§. XI
Le jugement de goût n'a pour principe que la forme de la finalité d'un objet (ou de sa représentation).
Toute fin, considérée comme un principe de satisfaction, renferme toujours un intérêt comme motif du jugement porté sur l'objet du plaisir. Le jugement du goût ne peut donc avoir pour principe une fin subjective.

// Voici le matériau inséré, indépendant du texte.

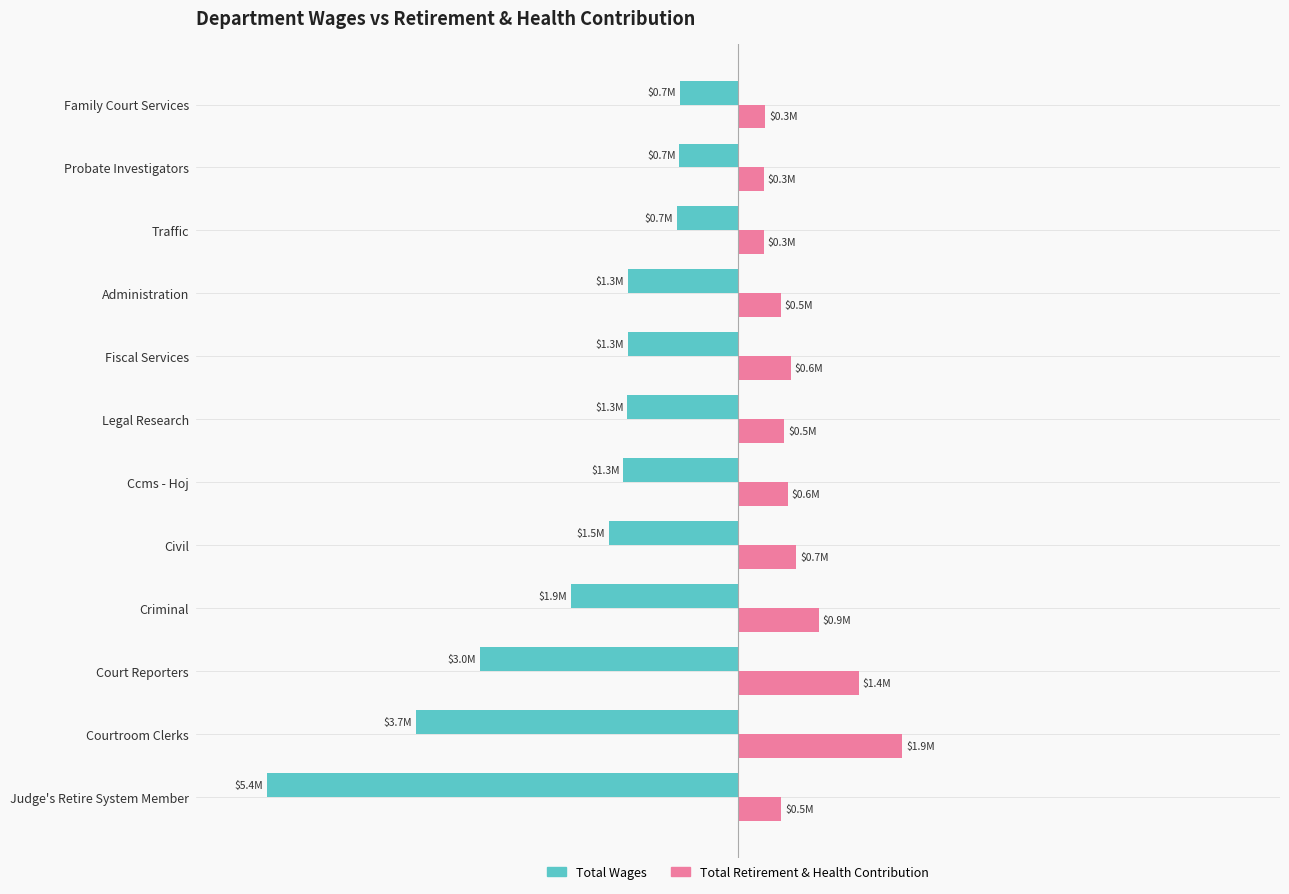

What are all the series names shown in the legend?

Total Wages, Total Retirement & Health Contribution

Il ne peut être non plus déterminé par la représentation d'une fin objective ou d'une possibilité de l'objet même fondée sur les principes de la liaison des fins, et par conséquent par un concept du bien ; car ce n'est pas un jugement de connaissance, mais un jugement esthétique, qui ne concerne aucun concept de la nature ou de la possibilité interne ou externe de l'objet, dérivant de telle ou telle cause, mais simplement le rapport de nos facultés représentatives entre elles, en tant qu'elles sont déterminées par une représentation.
Or ce rapport, qui se manifeste quand nous regardons un objet comme beau, est lié avec le sentiment d'un plaisir auquel nous reconnaissons par le jugement de goût une valeur universelle ; par conséquent, il ne faut pas plus chercher la raison déterminante de cette espèce de jugement dans une sensation agréable, accompagnant la représentation, que dans la représentation de la perfection de l'objet et dans le concept du bien. La finalité subjective et sans fin (ni objective, ni subjective) de la représentation d'un objet, par conséquent la simple forme de la finalité dans la représentation par laquelle un objet nous est donné, en tant que nous en avons conscience, voilà donc ce qui seul peut constituer la satisfaction que nous jugeons sans concept comme pouvant être universellement partagée, et par conséquent le motif du jugement de goût.